Your task
Below are records; repeat them all exactly.

Given data
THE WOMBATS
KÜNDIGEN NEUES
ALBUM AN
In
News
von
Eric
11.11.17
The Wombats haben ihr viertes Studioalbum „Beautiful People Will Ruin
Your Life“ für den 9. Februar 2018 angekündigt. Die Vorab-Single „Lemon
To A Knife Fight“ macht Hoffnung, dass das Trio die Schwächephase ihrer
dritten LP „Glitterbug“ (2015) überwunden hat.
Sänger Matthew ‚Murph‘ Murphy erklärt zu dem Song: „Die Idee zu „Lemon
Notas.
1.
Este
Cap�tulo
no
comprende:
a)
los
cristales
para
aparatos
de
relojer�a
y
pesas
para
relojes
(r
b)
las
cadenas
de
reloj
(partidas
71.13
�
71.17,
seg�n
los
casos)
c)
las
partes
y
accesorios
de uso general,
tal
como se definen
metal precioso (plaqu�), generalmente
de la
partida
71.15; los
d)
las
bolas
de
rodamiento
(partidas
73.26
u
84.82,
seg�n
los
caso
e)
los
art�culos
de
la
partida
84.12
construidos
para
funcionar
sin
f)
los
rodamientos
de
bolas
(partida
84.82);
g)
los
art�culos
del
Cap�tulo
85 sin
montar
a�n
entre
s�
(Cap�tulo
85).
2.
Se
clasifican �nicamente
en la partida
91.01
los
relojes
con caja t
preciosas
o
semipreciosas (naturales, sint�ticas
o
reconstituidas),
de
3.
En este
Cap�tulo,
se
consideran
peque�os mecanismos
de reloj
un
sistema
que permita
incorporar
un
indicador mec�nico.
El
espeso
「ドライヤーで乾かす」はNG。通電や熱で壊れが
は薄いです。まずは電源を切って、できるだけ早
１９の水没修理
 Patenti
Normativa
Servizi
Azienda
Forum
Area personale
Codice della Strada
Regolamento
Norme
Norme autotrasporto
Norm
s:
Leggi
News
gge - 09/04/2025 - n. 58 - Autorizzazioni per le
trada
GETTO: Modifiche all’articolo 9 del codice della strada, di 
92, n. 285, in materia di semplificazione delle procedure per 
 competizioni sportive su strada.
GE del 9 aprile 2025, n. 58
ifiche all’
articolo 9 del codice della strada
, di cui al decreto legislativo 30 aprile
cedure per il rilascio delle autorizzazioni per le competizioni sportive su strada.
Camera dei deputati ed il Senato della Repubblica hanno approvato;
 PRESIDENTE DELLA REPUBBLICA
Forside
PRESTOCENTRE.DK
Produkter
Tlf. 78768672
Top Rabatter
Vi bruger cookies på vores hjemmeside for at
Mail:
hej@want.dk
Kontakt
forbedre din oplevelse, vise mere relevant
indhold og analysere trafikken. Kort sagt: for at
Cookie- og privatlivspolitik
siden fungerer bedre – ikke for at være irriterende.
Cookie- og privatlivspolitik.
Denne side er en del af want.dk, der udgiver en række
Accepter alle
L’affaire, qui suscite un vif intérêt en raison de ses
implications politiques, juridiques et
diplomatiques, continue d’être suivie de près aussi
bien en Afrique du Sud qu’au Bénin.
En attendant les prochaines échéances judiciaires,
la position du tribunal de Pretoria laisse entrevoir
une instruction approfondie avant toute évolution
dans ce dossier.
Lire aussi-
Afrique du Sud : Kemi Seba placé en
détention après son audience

Task result
THE WOMBATS
KÜNDIGEN NEUES
ALBUM AN
In
News
von
Eric
11.11.17
The Wombats haben ihr viertes Studioalbum „Beautiful People Will Ruin
Your Life“ für den 9. Februar 2018 angekündigt. Die Vorab-Single „Lemon
To A Knife Fight“ macht Hoffnung, dass das Trio die Schwächephase ihrer
dritten LP „Glitterbug“ (2015) überwunden hat.
Sänger Matthew ‚Murph‘ Murphy erklärt zu dem Song: „Die Idee zu „Lemon
Notas.
1.
Este
Cap�tulo
no
comprende:
a)
los
cristales
para
aparatos
de
relojer�a
y
pesas
para
relojes
(r
b)
las
cadenas
de
reloj
(partidas
71.13
�
71.17,
seg�n
los
casos)
c)
las
partes
y
accesorios
de uso general,
tal
como se definen
metal precioso (plaqu�), generalmente
de la
partida
71.15; los
d)
las
bolas
de
rodamiento
(partidas
73.26
u
84.82,
seg�n
los
caso
e)
los
art�culos
de
la
partida
84.12
construidos
para
funcionar
sin
f)
los
rodamientos
de
bolas
(partida
84.82);
g)
los
art�culos
del
Cap�tulo
85 sin
montar
a�n
entre
s�
(Cap�tulo
85).
2.
Se
clasifican �nicamente
en la partida
91.01
los
relojes
con caja t
preciosas
o
semipreciosas (naturales, sint�ticas
o
reconstituidas),
de
3.
En este
Cap�tulo,
se
consideran
peque�os mecanismos
de reloj
un
sistema
que permita
incorporar
un
indicador mec�nico.
El
espeso
「ドライヤーで乾かす」はNG。通電や熱で壊れが
は薄いです。まずは電源を切って、できるだけ早
１９の水没修理
 Patenti
Normativa
Servizi
Azienda
Forum
Area personale
Codice della Strada
Regolamento
Norme
Norme autotrasporto
Norm
s:
Leggi
News
gge - 09/04/2025 - n. 58 - Autorizzazioni per le
trada
GETTO: Modifiche all’articolo 9 del codice della strada, di 
92, n. 285, in materia di semplificazione delle procedure per 
 competizioni sportive su strada.
GE del 9 aprile 2025, n. 58
ifiche all’
articolo 9 del codice della strada
, di cui al decreto legislativo 30 aprile
cedure per il rilascio delle autorizzazioni per le competizioni sportive su strada.
Camera dei deputati ed il Senato della Repubblica hanno approvato;
 PRESIDENTE DELLA REPUBBLICA
Forside
PRESTOCENTRE.DK
Produkter
Tlf. 78768672
Top Rabatter
Vi bruger cookies på vores hjemmeside for at
Mail:
hej@want.dk
Kontakt
forbedre din oplevelse, vise mere relevant
indhold og analysere trafikken. Kort sagt: for at
Cookie- og privatlivspolitik
siden fungerer bedre – ikke for at være irriterende.
Cookie- og privatlivspolitik.
Denne side er en del af want.dk, der udgiver en række
Accepter alle
L’affaire, qui suscite un vif intérêt en raison de ses
implications politiques, juridiques et
diplomatiques, continue d’être suivie de près aussi
bien en Afrique du Sud qu’au Bénin.
En attendant les prochaines échéances judiciaires,
la position du tribunal de Pretoria laisse entrevoir
une instruction approfondie avant toute évolution
dans ce dossier.
Lire aussi-
Afrique du Sud : Kemi Seba placé en
détention après son audience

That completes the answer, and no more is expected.